Copy out each line of the material that includes the word "ring".

Top of Record extracts

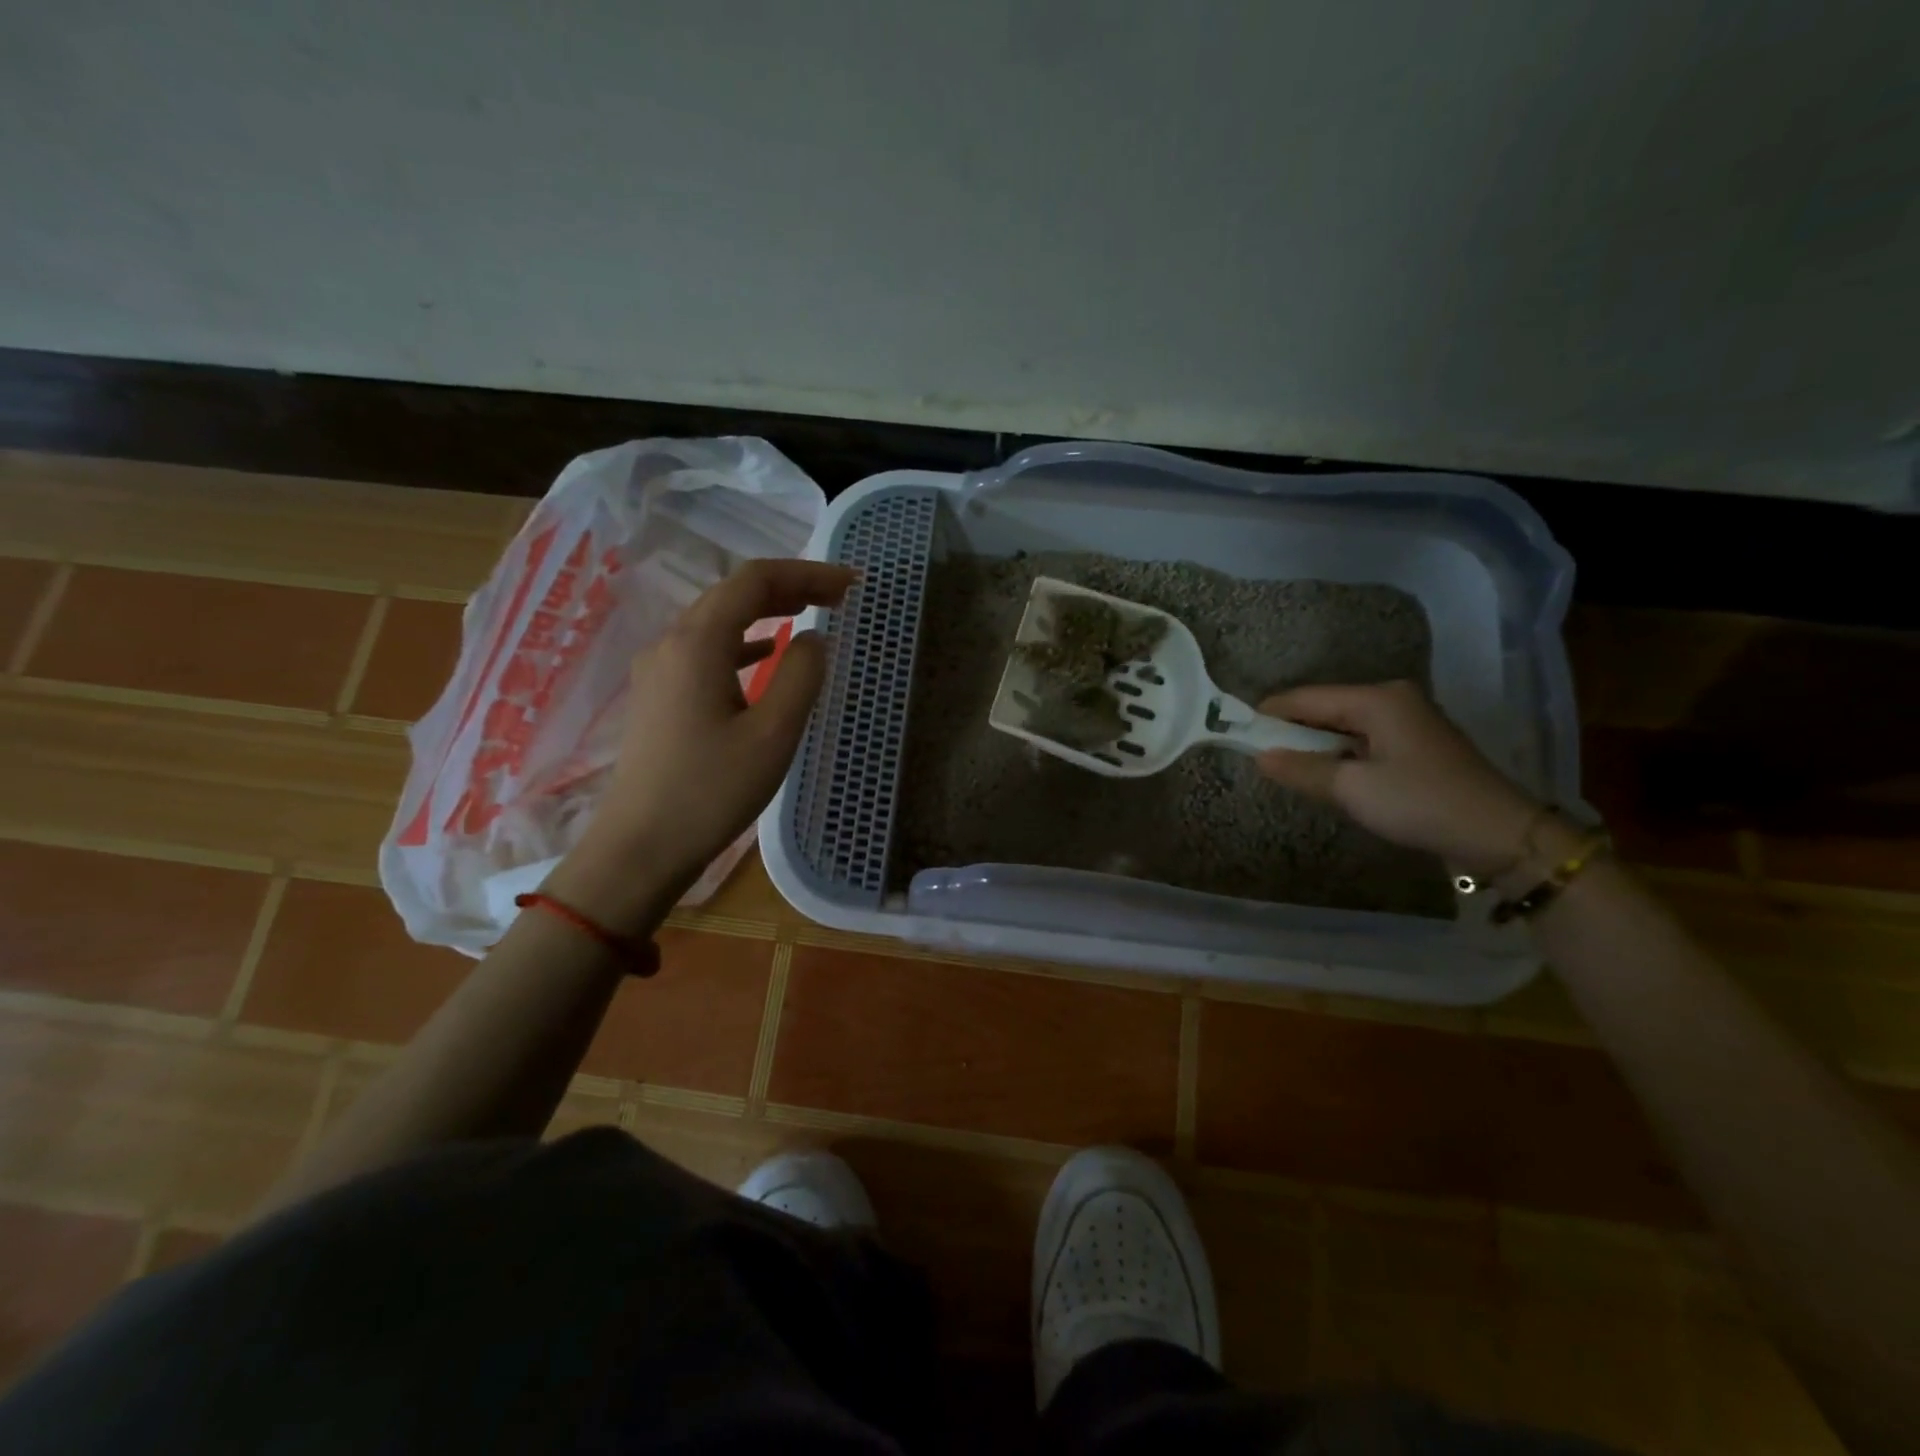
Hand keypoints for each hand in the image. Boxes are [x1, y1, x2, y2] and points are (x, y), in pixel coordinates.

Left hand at [548, 559, 854, 927]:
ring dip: (765, 611)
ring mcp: (658, 670)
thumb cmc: (711, 791)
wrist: (640, 847)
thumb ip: (802, 676)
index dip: (807, 573)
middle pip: (732, 593)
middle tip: (838, 596)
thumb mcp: (773, 734)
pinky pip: (705, 649)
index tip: (851, 583)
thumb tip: (813, 639)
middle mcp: (671, 643)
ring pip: (717, 620)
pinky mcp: (657, 696)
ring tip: (808, 614)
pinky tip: (764, 655)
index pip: (755, 581)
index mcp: (698, 643)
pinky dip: (743, 641)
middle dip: (788, 587)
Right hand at [1255, 680, 1547, 874]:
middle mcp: (1392, 700)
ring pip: (1343, 726)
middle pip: (1324, 708)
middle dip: (1290, 730)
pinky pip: (1362, 740)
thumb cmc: (1421, 803)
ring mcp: (1408, 721)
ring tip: (1283, 766)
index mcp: (1377, 699)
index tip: (1235, 729)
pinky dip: (1338, 754)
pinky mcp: (1416, 745)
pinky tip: (1324, 774)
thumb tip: (1259, 756)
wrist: (1500, 835)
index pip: (1306, 698)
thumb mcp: (1352, 789)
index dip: (1269, 712)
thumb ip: (1301, 769)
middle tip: (1255, 752)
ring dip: (1314, 744)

Bottom of Record extracts

Reply —
ring dip: (765, 611)
ring mcp: (658, 670)
ring pip: (717, 620)
ring tip: (808, 614)
ring pip: (1343, 726)
ring mcp: (1408, 721)
ring tip: (1283, 766)
ring dip: (1314, 744)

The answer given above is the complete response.